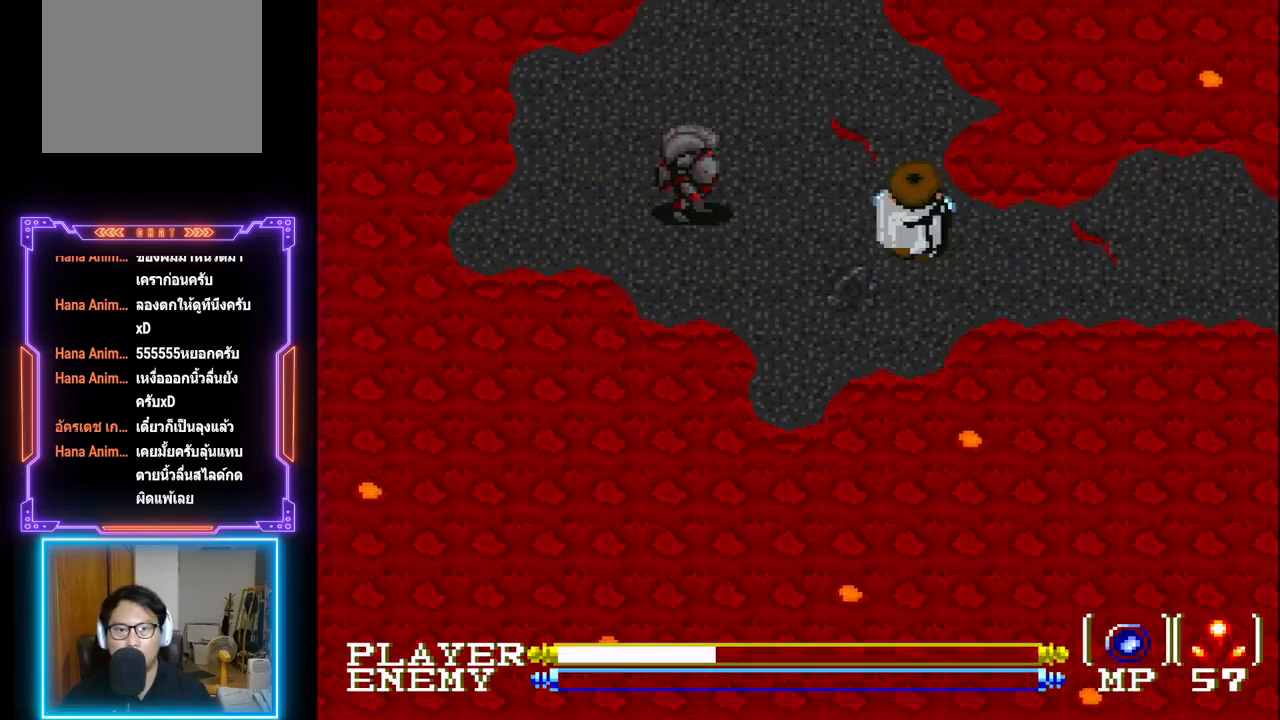
{"buttons": ["CROSS"], "left_stick": "center", "events": [[100, "DPAD_UP", "up"], [117, "DPAD_LEFT", "down"], [300, "CROSS", "down"], [450, "DPAD_LEFT", "up"]]}
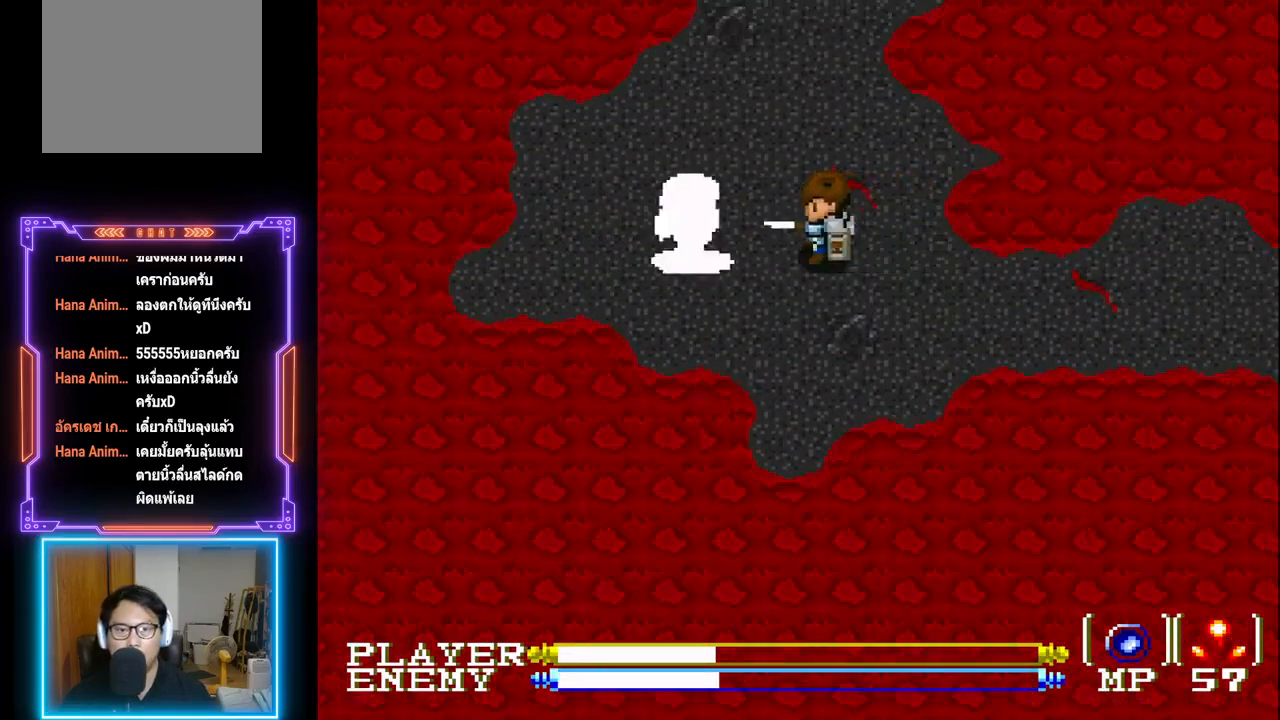
{"buttons": [], "left_stick": "center", "events": [[83, "CROSS", "up"]]}
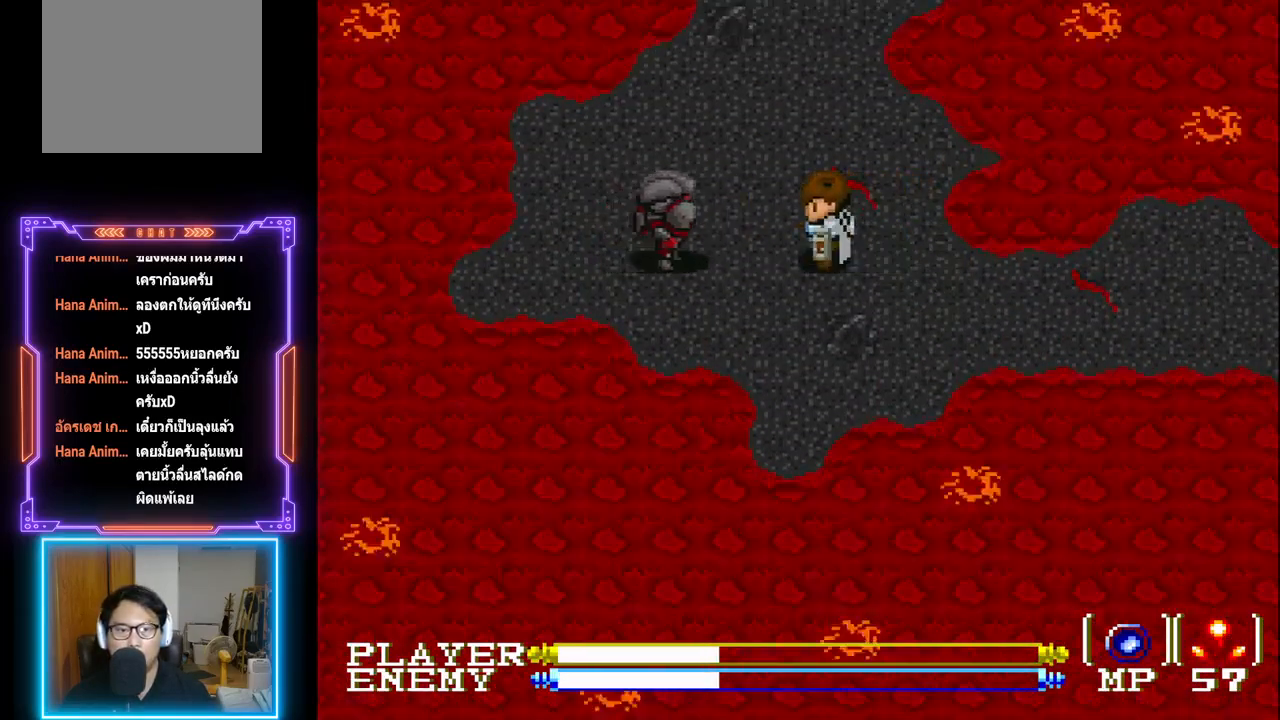
{"buttons": [], "left_stick": "center", "events": [[17, "DPAD_LEFT", "down"], [100, "CROSS", "down"], [117, "DPAD_LEFT", "up"], [350, "CROSS", "up"]]}
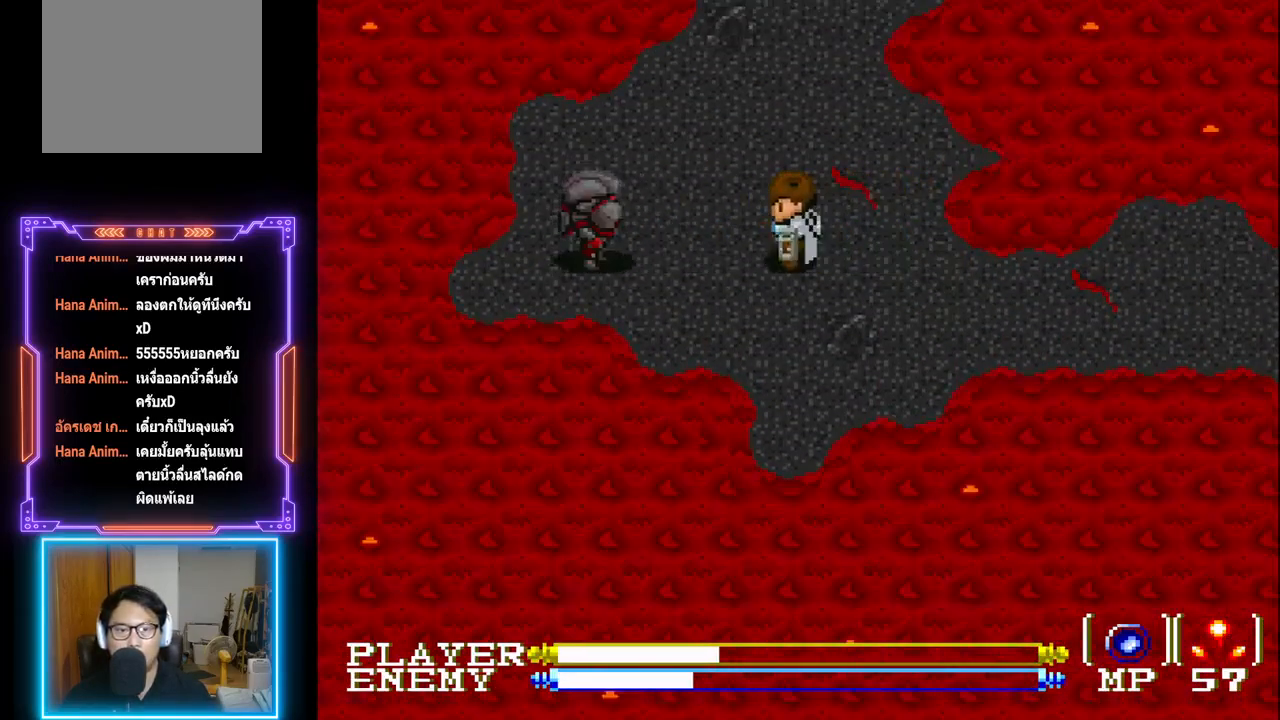
{"buttons": ["CROSS"], "left_stick": "center", "events": [[183, "DPAD_LEFT", "down"], [317, "CROSS", "down"], [350, "DPAD_LEFT", "up"]]}
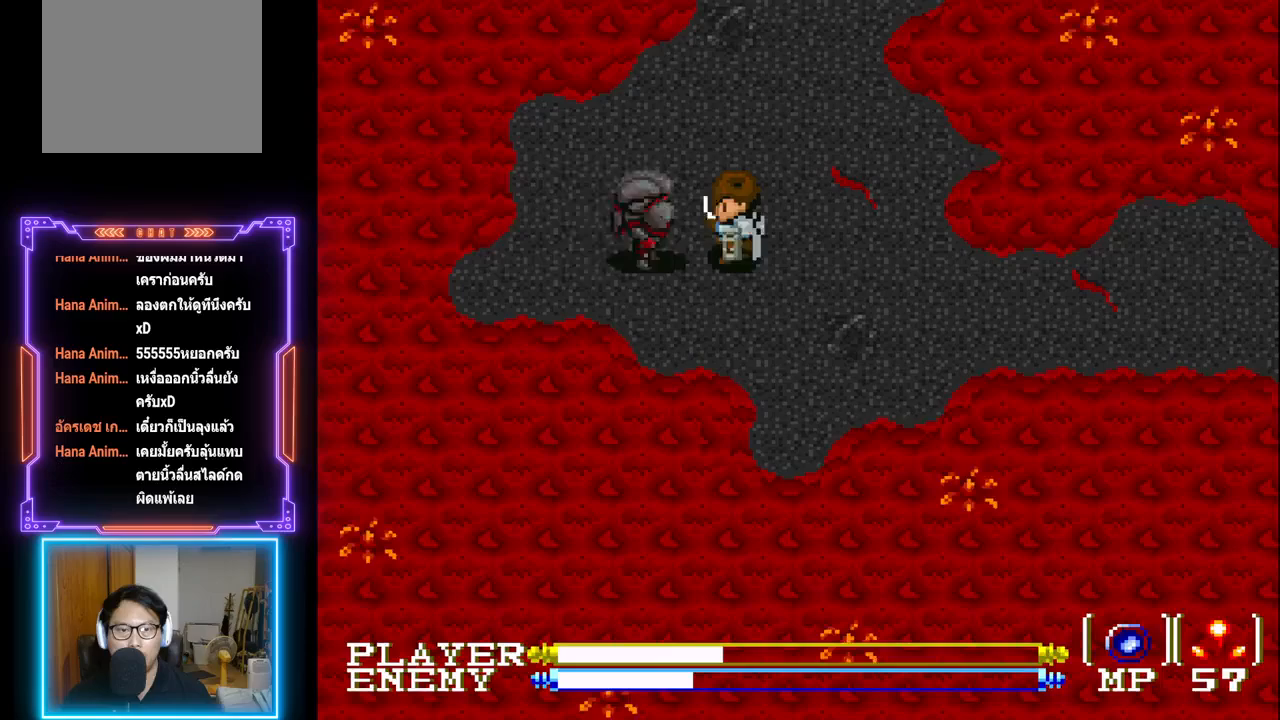
{"buttons": ["DPAD_LEFT"], "left_stick": "center", "events": [[17, "CROSS", "up"], [483, "DPAD_LEFT", "down"]]}
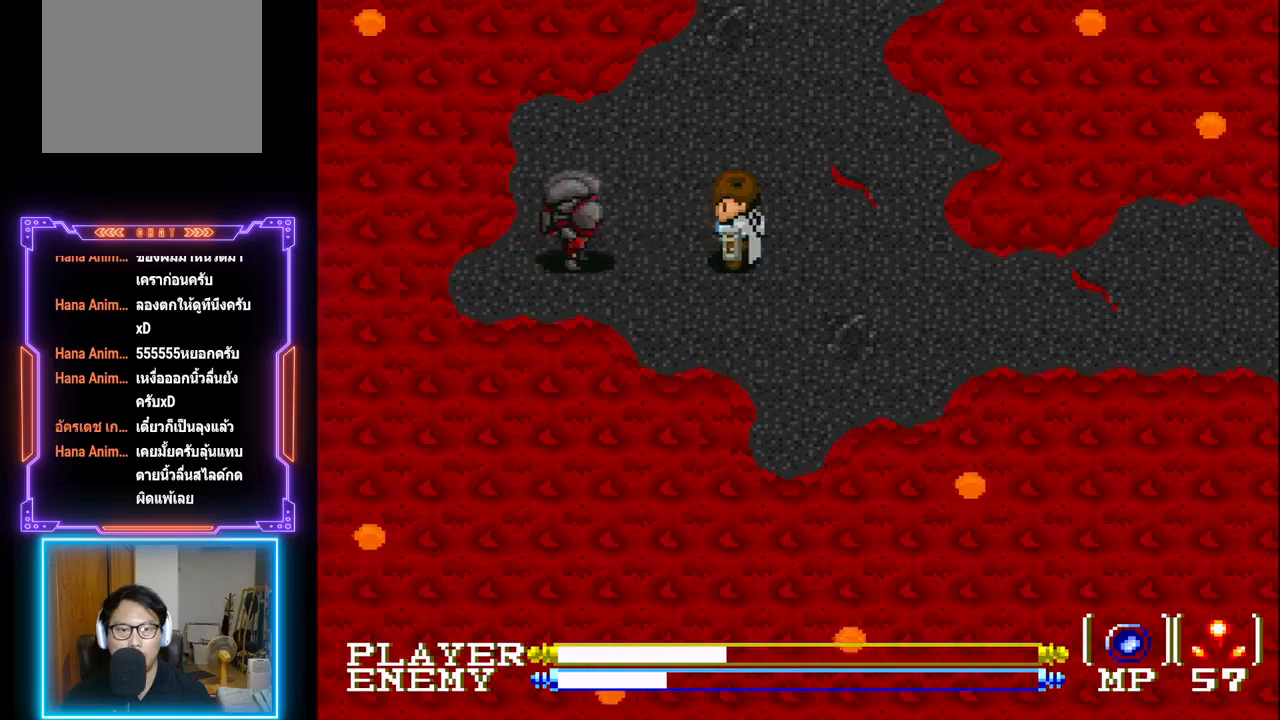
{"buttons": [], "left_stick": "center", "events": [[83, "CROSS", "down"], [117, "DPAD_LEFT", "up"], [267, "CROSS", "up"]]}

• Task objective
Only the pictures are to be dropped; all other material above must be repeated exactly.

• Solution below
{"buttons": ["CROSS"], "left_stick": "center", "events": [[100, "DPAD_UP", "up"], [117, "DPAD_LEFT", "down"], [300, "CROSS", "down"], [450, "DPAD_LEFT", "up"]]}
{"buttons": [], "left_stick": "center", "events": [[83, "CROSS", "up"]]}
{"buttons": [], "left_stick": "center", "events": [[17, "DPAD_LEFT", "down"], [100, "CROSS", "down"], [117, "DPAD_LEFT", "up"], [350, "CROSS", "up"]]}
{"buttons": ["CROSS"], "left_stick": "center", "events": [[183, "DPAD_LEFT", "down"], [317, "CROSS", "down"], [350, "DPAD_LEFT", "up"]]}
{"buttons": ["DPAD_LEFT"], "left_stick": "center", "events": [[17, "CROSS", "up"], [483, "DPAD_LEFT", "down"]]}
{"buttons": [], "left_stick": "center", "events": [[83, "CROSS", "down"], [117, "DPAD_LEFT", "up"], [267, "CROSS", "up"]]}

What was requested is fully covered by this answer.